[START Data extract]

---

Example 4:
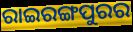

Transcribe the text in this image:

ରାଇରଙ୍ଗପୁରର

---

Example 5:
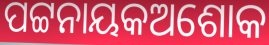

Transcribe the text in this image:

ପଟ୍ଟନାୟକଅଶୋକ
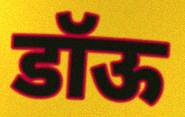
डॉऊ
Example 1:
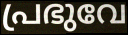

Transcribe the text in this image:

പ്രഭുവേ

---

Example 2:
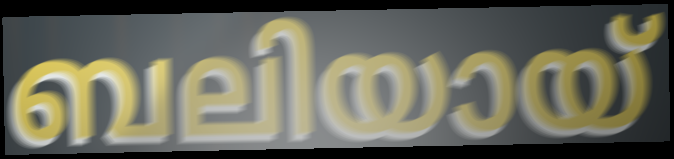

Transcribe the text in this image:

ബലിയായ്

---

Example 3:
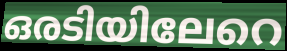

[END Data extract]

Retype every one of the entries above, line for line and without changes, leaving out the pictures.

**Solution to this exercise**
---

Example 4:

Transcribe the text in this image:

ରାଇରଙ୍ଗପୁରର

---

Example 5:

Transcribe the text in this image:

ପଟ୍ଟନାୟକଅଶୋକ
डॉऊ
Example 1:

Transcribe the text in this image:

പ്രഭുവേ

---

Example 2:

Transcribe the text in this image:

ബലിയായ്

---

Example 3:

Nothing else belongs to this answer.